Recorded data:
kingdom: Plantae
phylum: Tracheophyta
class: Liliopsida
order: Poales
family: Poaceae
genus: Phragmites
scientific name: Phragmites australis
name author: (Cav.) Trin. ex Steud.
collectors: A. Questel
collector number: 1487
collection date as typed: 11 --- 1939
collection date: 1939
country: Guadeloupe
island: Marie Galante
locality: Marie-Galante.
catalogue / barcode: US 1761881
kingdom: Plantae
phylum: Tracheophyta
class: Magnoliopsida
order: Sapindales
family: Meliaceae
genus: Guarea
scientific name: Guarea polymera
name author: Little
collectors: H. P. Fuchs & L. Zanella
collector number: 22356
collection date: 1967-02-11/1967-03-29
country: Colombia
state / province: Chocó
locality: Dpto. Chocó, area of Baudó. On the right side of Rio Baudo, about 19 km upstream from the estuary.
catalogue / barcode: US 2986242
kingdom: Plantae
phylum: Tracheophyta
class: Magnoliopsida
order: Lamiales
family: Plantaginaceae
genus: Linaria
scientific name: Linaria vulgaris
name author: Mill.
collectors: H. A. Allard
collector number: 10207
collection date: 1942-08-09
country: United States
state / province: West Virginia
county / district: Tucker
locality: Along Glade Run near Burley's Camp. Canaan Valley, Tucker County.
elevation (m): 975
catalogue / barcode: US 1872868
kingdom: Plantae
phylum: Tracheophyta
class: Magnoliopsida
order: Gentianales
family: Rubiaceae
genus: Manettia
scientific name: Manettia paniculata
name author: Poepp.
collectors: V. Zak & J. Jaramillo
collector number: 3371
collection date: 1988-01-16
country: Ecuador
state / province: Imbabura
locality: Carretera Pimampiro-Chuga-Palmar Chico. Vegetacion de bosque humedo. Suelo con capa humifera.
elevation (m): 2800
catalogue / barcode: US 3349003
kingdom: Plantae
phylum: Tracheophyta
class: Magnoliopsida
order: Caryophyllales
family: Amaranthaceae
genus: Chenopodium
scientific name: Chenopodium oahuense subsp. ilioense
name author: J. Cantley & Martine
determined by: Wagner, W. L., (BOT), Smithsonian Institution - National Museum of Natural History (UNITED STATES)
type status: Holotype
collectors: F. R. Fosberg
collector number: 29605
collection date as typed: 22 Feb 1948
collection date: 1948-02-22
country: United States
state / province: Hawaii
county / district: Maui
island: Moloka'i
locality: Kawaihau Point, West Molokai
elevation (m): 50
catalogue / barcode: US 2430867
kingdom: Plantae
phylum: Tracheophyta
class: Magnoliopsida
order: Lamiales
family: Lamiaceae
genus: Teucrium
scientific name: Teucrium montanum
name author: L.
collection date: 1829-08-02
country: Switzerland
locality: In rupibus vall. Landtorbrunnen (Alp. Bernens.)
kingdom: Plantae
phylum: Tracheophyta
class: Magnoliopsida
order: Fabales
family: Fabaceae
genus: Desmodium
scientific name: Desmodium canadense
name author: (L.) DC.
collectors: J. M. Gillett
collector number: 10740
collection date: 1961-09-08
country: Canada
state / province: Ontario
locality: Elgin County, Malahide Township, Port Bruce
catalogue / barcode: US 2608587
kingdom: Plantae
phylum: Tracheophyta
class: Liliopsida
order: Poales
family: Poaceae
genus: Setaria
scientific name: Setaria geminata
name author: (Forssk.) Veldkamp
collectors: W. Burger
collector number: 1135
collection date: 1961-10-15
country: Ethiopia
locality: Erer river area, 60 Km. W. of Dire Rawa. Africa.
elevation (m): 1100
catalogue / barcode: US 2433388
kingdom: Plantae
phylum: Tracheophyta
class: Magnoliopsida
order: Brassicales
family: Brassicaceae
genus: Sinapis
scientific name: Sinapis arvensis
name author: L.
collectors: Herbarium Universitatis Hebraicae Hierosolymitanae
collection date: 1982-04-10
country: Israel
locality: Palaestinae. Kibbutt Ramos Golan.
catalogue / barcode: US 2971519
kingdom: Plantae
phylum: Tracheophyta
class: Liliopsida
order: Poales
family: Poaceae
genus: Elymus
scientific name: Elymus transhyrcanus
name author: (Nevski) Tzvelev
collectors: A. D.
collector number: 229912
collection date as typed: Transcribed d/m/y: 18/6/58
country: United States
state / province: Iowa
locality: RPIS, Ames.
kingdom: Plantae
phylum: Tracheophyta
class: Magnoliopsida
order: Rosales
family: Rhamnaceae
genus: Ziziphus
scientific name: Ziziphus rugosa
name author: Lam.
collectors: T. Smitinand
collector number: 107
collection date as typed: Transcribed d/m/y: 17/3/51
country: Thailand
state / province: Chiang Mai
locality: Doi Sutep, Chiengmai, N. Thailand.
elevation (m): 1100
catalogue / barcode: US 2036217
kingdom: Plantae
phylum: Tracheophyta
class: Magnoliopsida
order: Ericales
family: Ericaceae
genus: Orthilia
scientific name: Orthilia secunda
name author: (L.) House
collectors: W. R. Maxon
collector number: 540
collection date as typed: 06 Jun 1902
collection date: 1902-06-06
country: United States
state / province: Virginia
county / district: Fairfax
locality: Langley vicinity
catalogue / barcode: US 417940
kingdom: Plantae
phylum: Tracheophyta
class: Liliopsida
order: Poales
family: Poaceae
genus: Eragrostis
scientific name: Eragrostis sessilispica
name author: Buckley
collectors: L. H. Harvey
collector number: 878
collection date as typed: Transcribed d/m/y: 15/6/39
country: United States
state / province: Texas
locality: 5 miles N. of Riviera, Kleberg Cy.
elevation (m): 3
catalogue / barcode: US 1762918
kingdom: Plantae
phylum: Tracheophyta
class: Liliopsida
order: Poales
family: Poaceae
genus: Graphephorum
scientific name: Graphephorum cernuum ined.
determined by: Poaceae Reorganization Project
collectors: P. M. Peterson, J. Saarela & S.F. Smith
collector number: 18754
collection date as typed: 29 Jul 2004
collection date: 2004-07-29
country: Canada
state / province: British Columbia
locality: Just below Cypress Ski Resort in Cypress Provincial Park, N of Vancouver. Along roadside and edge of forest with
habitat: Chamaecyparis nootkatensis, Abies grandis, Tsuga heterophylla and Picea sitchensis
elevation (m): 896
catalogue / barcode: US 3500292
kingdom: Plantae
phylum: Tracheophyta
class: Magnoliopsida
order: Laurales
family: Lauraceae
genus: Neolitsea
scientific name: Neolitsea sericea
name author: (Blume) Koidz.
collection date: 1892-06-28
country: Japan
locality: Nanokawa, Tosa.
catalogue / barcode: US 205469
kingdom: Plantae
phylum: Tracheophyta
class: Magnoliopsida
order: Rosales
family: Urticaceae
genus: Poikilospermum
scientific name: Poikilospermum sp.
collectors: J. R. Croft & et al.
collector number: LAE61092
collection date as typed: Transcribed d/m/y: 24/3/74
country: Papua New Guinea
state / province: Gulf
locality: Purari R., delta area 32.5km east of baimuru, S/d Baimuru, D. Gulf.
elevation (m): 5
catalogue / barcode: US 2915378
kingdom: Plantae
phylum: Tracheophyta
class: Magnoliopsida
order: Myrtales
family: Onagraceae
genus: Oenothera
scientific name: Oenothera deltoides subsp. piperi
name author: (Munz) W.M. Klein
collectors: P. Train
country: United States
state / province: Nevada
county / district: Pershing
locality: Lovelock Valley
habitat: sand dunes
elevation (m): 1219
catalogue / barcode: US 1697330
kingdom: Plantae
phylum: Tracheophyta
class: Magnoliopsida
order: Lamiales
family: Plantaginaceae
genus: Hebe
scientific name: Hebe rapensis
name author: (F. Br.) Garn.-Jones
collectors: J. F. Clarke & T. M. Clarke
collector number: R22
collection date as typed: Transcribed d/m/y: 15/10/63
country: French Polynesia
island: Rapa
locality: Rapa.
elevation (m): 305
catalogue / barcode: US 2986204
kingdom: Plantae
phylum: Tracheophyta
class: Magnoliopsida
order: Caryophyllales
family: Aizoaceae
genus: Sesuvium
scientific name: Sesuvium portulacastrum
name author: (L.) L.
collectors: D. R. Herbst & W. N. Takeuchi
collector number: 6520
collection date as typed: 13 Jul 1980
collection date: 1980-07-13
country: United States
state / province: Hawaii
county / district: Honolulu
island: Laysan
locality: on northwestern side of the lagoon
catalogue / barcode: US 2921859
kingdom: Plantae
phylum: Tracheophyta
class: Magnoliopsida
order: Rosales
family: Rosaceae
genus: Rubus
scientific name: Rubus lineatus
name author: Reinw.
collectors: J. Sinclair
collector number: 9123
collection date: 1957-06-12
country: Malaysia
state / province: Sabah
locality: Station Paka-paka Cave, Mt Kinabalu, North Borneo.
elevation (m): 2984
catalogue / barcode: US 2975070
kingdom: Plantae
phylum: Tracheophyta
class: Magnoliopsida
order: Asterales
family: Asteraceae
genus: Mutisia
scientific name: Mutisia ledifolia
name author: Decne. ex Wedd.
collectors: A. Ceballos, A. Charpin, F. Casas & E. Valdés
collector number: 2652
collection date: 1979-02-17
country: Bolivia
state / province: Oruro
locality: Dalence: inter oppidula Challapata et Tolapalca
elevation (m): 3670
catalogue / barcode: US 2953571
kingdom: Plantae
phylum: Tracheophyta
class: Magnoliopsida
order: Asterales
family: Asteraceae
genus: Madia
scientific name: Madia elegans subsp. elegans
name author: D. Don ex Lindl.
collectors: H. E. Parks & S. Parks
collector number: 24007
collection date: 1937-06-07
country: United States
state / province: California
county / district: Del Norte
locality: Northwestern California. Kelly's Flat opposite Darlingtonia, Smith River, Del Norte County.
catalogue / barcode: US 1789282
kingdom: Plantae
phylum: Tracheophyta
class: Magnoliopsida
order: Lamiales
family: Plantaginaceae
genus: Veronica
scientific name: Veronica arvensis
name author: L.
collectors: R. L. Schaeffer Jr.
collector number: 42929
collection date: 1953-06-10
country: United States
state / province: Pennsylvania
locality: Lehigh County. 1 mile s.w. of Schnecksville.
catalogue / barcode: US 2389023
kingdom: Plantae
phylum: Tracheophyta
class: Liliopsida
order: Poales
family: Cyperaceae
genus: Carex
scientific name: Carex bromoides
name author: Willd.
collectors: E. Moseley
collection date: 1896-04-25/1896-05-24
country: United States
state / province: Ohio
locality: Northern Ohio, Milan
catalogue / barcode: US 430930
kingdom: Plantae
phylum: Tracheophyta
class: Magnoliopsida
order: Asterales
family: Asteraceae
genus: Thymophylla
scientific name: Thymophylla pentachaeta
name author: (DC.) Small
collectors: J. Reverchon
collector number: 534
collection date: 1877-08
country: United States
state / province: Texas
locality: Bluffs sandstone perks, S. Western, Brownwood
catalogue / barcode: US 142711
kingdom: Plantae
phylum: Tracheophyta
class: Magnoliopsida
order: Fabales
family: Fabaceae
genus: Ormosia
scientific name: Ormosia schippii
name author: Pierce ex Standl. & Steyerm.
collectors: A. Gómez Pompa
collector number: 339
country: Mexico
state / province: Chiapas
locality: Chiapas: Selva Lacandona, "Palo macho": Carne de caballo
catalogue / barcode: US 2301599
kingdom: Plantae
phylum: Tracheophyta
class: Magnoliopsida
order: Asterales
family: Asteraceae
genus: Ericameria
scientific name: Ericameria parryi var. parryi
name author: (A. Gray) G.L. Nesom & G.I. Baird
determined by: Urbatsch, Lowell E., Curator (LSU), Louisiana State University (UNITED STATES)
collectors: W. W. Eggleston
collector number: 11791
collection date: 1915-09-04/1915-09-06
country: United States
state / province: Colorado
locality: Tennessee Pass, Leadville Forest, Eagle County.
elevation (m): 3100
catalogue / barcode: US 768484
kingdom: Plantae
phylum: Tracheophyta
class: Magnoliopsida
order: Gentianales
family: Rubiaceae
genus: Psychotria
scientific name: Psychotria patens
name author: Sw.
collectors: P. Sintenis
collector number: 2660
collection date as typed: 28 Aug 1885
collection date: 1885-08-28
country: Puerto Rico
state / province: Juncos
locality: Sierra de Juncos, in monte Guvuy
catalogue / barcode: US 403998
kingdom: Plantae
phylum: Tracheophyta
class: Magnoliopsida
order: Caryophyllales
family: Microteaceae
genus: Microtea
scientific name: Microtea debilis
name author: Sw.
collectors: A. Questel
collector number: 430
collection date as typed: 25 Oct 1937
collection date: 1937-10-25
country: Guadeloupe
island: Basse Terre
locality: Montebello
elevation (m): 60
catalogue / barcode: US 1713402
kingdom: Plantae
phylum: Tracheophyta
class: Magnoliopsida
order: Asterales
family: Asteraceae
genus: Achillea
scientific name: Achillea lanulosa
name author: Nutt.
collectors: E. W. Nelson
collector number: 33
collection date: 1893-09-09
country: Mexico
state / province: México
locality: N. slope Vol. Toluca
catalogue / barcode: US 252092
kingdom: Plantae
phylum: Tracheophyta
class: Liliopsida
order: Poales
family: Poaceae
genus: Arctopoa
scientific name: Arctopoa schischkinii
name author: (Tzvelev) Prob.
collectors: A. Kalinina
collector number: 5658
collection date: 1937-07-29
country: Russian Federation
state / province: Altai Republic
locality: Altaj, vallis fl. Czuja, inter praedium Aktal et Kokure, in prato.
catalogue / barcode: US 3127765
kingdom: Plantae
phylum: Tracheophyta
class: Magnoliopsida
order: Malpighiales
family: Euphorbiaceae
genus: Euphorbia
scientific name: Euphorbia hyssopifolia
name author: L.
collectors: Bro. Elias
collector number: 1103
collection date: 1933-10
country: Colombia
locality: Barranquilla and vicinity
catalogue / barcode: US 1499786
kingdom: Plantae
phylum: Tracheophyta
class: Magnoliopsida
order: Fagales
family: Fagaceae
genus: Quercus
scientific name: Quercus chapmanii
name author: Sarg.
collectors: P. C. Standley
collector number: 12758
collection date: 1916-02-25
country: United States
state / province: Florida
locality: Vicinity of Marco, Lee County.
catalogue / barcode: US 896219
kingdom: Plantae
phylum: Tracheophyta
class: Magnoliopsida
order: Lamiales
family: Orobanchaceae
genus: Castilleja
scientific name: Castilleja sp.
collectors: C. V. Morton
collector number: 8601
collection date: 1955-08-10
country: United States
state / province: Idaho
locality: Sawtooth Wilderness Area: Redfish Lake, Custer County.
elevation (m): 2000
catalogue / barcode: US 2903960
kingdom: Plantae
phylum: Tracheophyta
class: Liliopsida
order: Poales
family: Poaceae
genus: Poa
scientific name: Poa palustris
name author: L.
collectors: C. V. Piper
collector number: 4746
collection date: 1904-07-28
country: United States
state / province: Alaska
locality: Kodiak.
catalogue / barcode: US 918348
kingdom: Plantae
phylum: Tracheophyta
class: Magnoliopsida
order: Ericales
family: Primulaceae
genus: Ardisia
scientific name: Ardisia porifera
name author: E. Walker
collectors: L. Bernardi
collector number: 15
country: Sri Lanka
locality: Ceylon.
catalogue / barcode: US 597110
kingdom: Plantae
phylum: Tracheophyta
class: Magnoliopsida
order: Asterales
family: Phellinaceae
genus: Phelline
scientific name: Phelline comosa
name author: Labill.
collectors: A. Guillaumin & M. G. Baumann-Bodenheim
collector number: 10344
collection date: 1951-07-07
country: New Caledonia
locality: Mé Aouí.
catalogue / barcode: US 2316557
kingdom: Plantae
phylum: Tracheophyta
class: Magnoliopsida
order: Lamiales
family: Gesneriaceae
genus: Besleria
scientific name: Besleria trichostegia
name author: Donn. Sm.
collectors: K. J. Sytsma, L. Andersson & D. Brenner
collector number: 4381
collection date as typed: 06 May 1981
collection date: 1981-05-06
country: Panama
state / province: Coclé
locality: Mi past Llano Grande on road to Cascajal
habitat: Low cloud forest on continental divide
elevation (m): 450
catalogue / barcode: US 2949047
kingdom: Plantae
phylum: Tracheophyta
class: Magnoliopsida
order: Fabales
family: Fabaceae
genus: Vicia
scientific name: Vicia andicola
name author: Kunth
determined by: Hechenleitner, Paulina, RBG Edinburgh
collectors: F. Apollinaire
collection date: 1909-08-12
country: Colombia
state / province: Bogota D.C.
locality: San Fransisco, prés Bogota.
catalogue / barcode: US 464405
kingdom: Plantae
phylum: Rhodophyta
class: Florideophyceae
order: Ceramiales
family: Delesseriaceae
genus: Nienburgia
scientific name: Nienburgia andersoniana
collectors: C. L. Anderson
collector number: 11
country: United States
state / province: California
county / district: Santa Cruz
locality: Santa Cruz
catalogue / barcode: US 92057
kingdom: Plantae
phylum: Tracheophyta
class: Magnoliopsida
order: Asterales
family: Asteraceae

Problem:
Give the lines of the records from the one containing "scientific name: Phragmites australis" through the one containing "collection date: 1948-02-22", both included, as a numbered list with no blank lines.

Right answer:
1. scientific name: Phragmites australis
2. name author: (Cav.) Trin. ex Steud.
3. collectors: A. Questel
4. collector number: 1487
5. collection date as typed: 11 --- 1939
6. collection date: 1939
7. country: Guadeloupe
8. island: Marie Galante
9. locality: Marie-Galante.
10. catalogue / barcode: US 1761881
11. kingdom: Plantae
12. phylum: Tracheophyta
13. class: Magnoliopsida
14. order: Sapindales
15. family: Meliaceae
16. genus: Guarea
17. scientific name: Guarea polymera
18. name author: Little
19. collectors: H. P. Fuchs & L. Zanella
20. collector number: 22356
21. collection date: 1967-02-11/1967-03-29
22. country: Colombia
23. state / province: Chocó
24. locality: Dpto. Chocó, area of Baudó. On the right side of Rio Baudo, about 19 km upstream from the estuary.
25. catalogue / barcode: US 2986242
26. kingdom: Plantae
27. phylum: Tracheophyta
28. class: Magnoliopsida
29. order: Lamiales
30. family: Plantaginaceae
31. genus: Linaria
32. scientific name: Linaria vulgaris
33. name author: Mill.
34. collectors: H. A. Allard
35. collector number: 10207
36. collection date: 1942-08-09
37. country: United States
38. state / province: West Virginia
39. county / district: Tucker
40. locality: Along Glade Run near Burley's Camp. Canaan Valley, Tucker County.
41. elevation (m): 975
42. catalogue / barcode: US 1872868
43. kingdom: Plantae
44. phylum: Tracheophyta
45. class: Magnoliopsida
46. order: Gentianales
47. family: Rubiaceae
48. genus: Manettia
49. scientific name: Manettia paniculata
50. name author: Poepp.
51. collectors: V. Zak & J. Jaramillo
52. collector number: 3371
53. collection date: 1988-01-16
54. country: Ecuador
55. state / province: Imbabura
56. locality: Carretera Pimampiro-Chuga-Palmar Chico. Vegetacion de bosque humedo. Suelo con capa humifera.
57. elevation (m): 2800
58. catalogue / barcode: US 3349003
59. kingdom: Plantae
60. phylum: Tracheophyta
61. class: Magnoliopsida
62. order: Caryophyllales
63. family: Amaranthaceae
64. genus: Chenopodium
65. scientific name: Chenopodium oahuense subsp. ilioense
66. name author: J. Cantley & Martine
67. determined by: Wagner, W. L., (BOT), Smithsonian Institution - National Museum of Natural History (UNITED STATES)
68. type status: Holotype
69. collectors: F. R. Fosberg
70. collector number: 29605
71. collection date as typed: 22 Feb 1948
72. collection date: 1948-02-22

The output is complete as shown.